━━━ GIVEN RECORDS
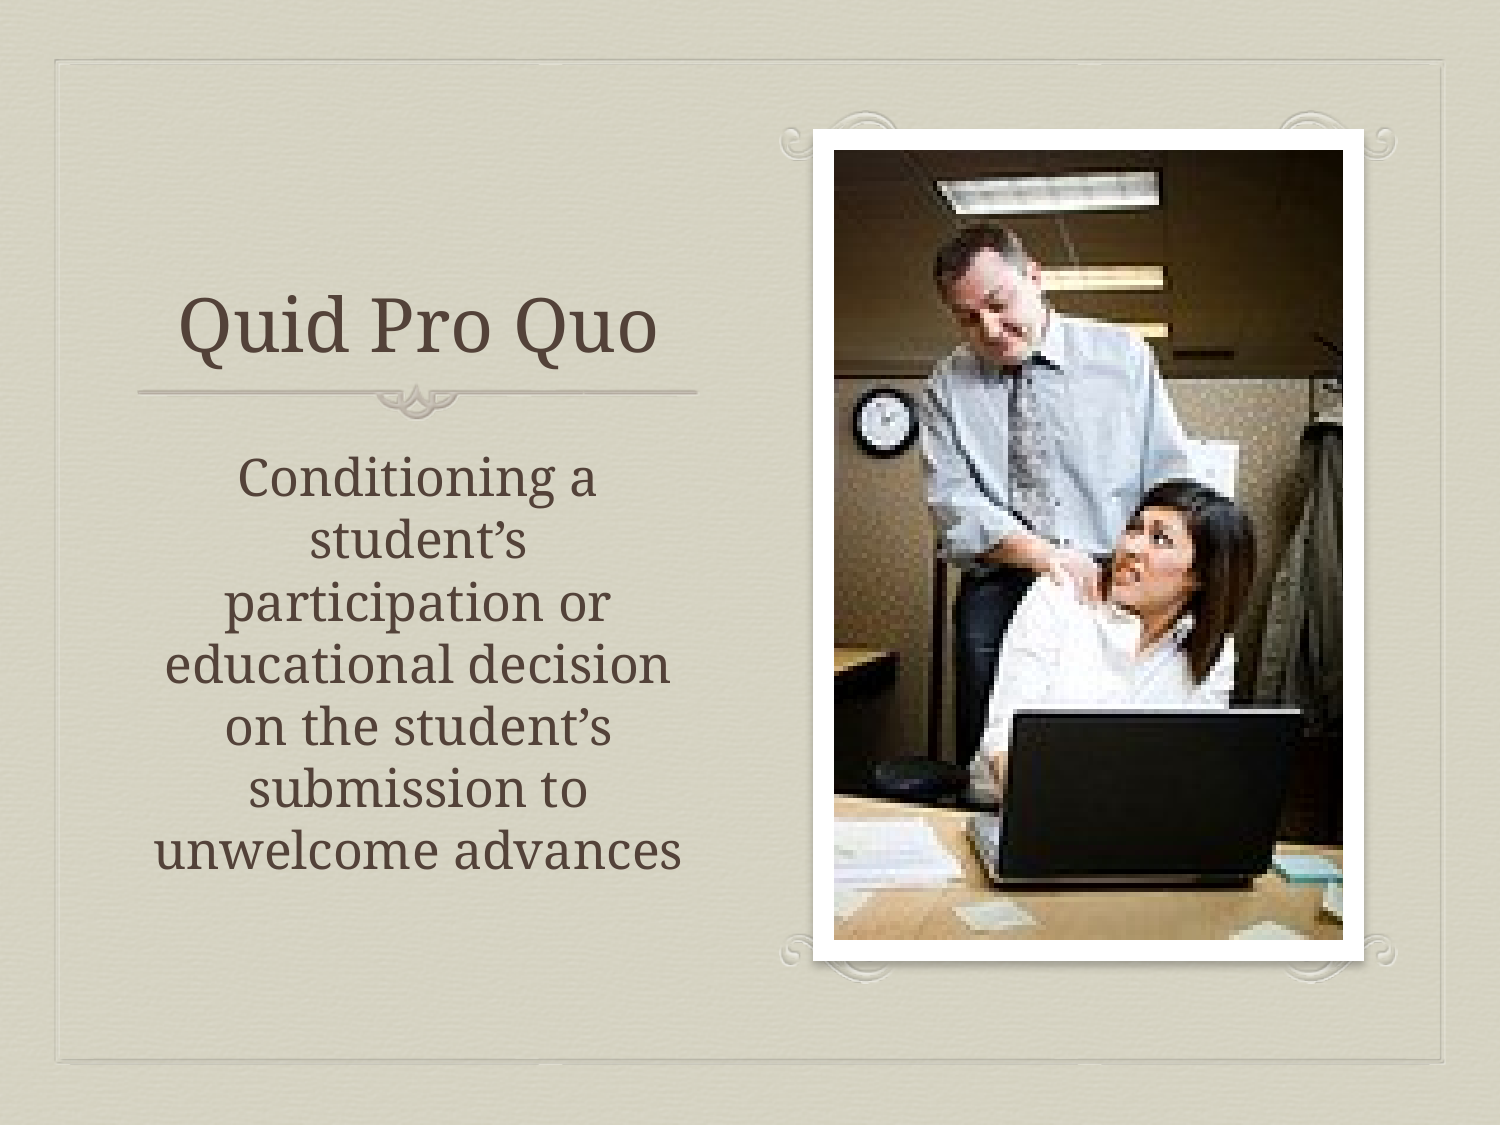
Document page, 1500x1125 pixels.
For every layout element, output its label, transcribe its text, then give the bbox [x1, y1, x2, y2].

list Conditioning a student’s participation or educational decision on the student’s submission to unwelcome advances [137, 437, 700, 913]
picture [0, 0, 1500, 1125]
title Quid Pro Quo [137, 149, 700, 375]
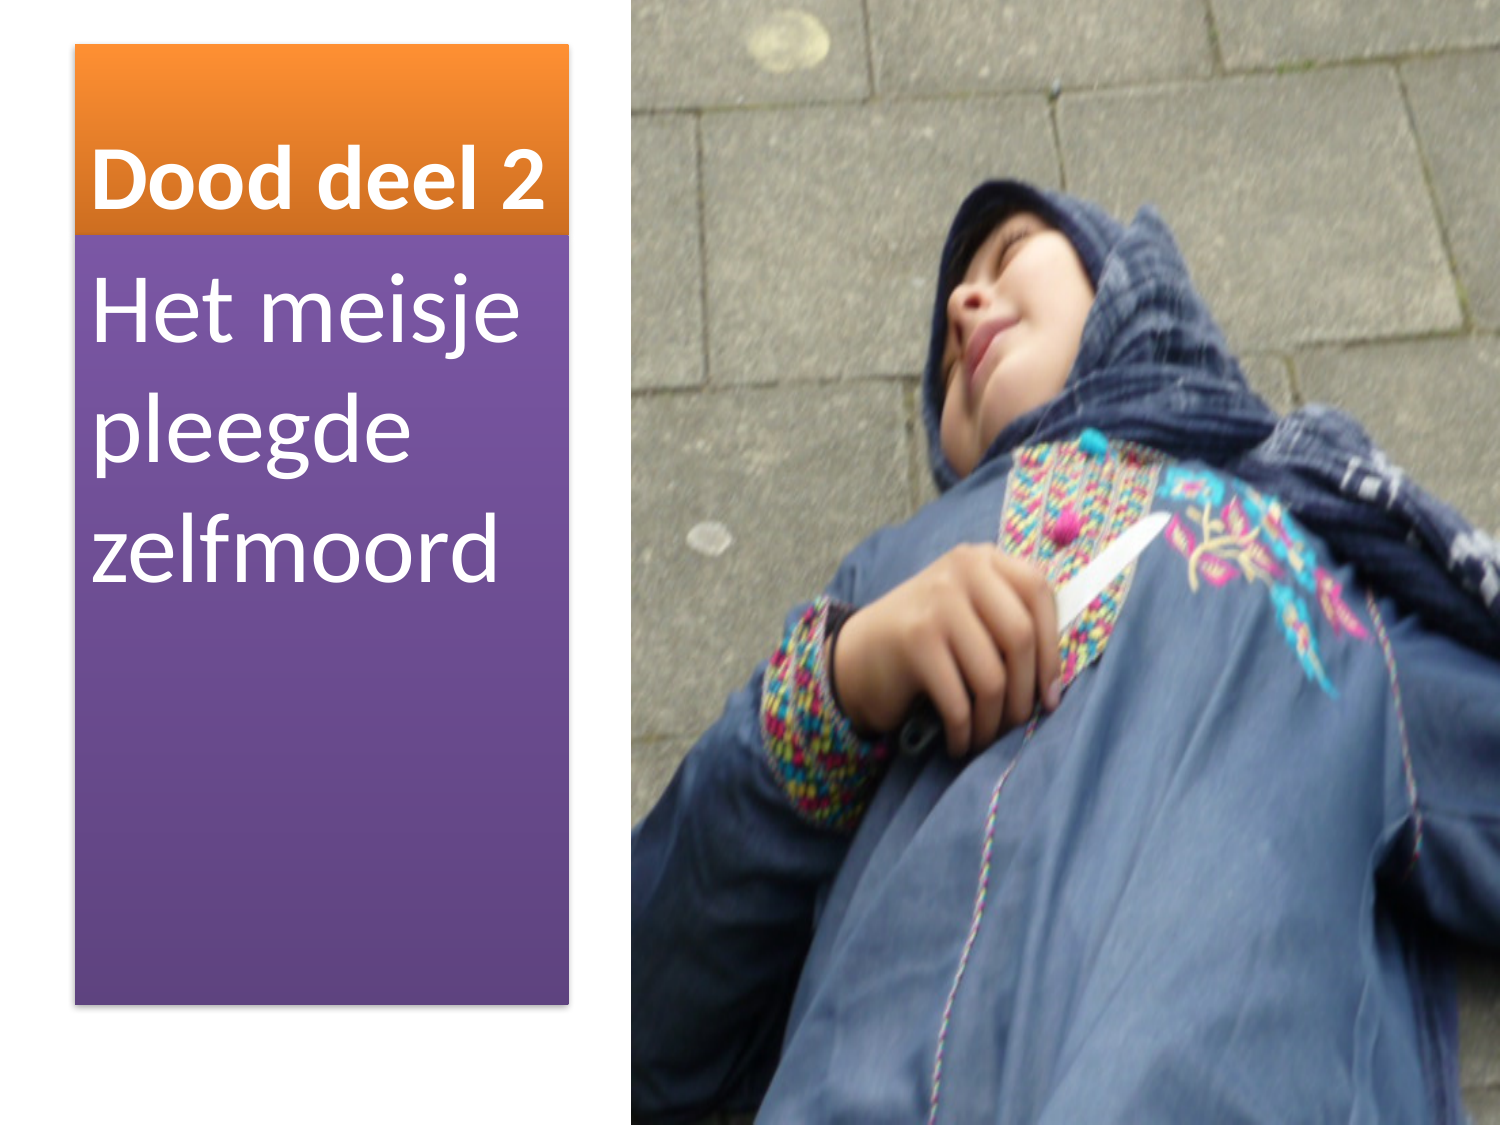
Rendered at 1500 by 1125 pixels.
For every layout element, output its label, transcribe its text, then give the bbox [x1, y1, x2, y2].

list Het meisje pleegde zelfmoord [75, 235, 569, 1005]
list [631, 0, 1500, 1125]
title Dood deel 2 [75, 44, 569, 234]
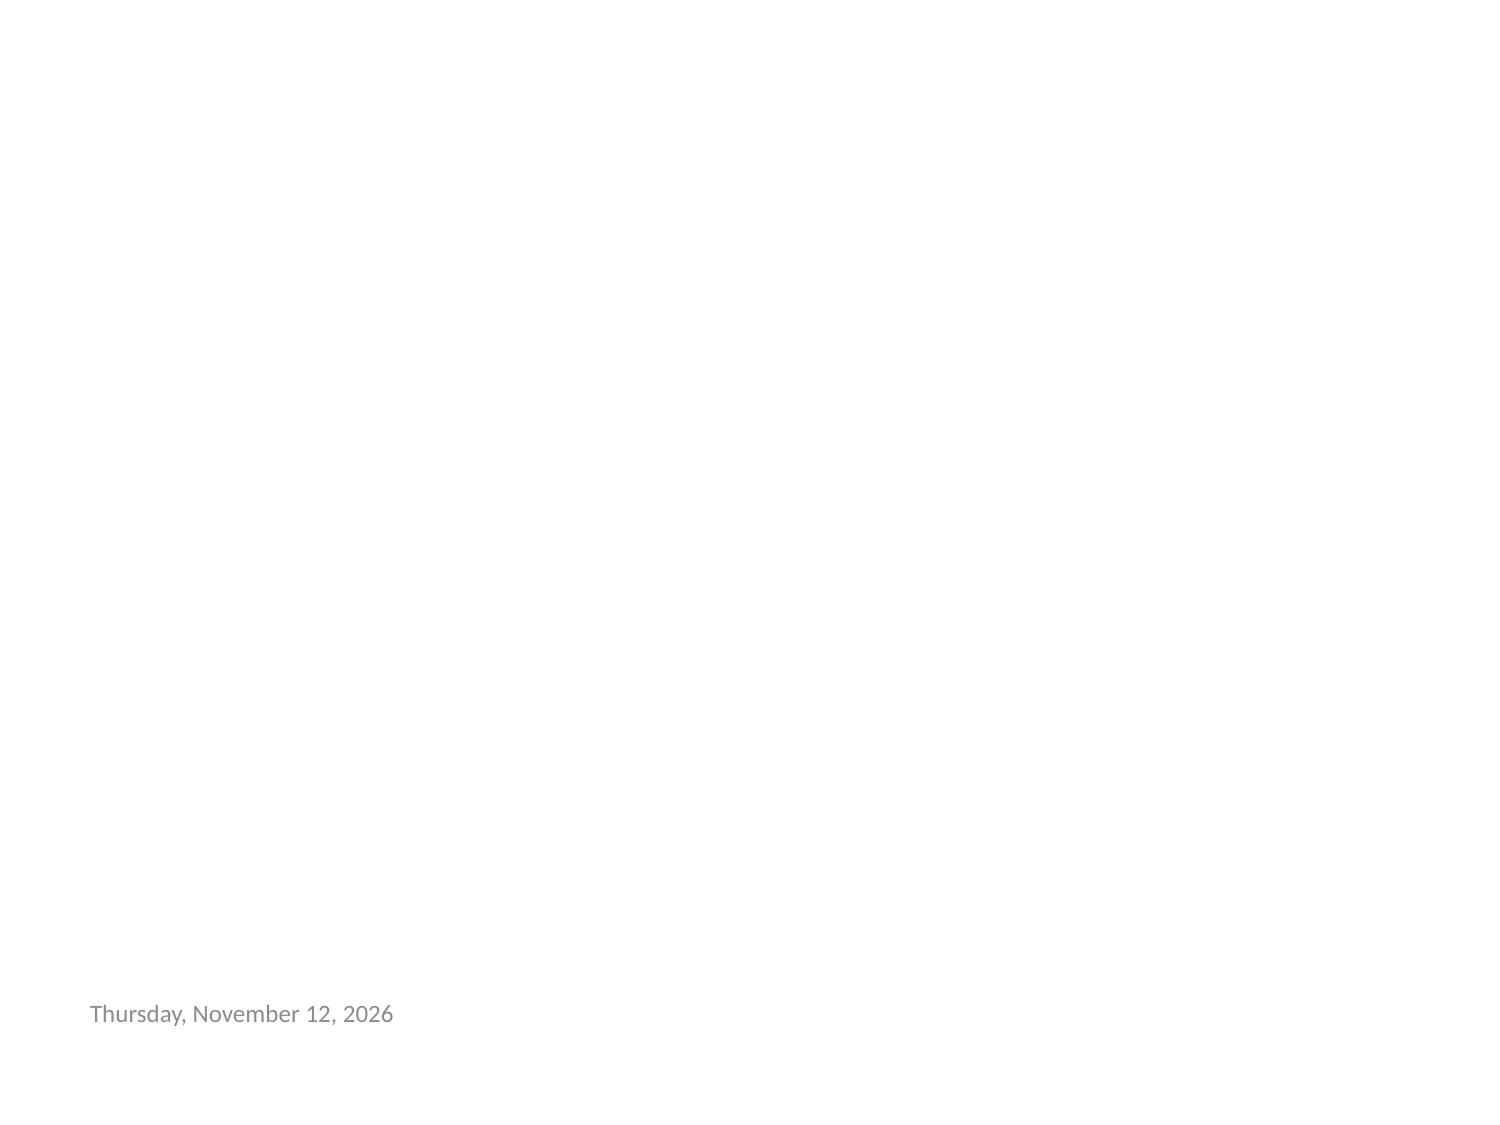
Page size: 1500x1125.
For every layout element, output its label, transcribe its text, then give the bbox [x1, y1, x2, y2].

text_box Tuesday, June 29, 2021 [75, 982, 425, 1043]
━━━━━━
# PROMPT
From the first line to the last, copy the records exactly and skip the pictures.

# COMPLETED TASK
Document page, 1500x1125 pixels.
For every layout element, output its label, transcribe its text, then give the bbox [x1, y1, x2, y2].

list Conditioning a student’s participation or educational decision on the student’s submission to unwelcome advances [137, 437, 700, 913]
picture [0, 0, 1500, 1125]
title Quid Pro Quo [137, 149, 700, 375]
Rendered at 1500 by 1125 pixels.
For every layout element, output its label, transcribe its text, then give the bbox [x1, y1, x2, y2].

list Het meisje pleegde zelfmoord [75, 235, 569, 1005]
list [631, 0, 1500, 1125]
title Dood deel 2 [75, 44, 569, 234]
Page size: 1500x1125.
For every layout element, output its label, transcribe its text, then give the bbox [x1, y1, x2, y2].

text_box Tuesday, June 29, 2021 [75, 982, 425, 1043]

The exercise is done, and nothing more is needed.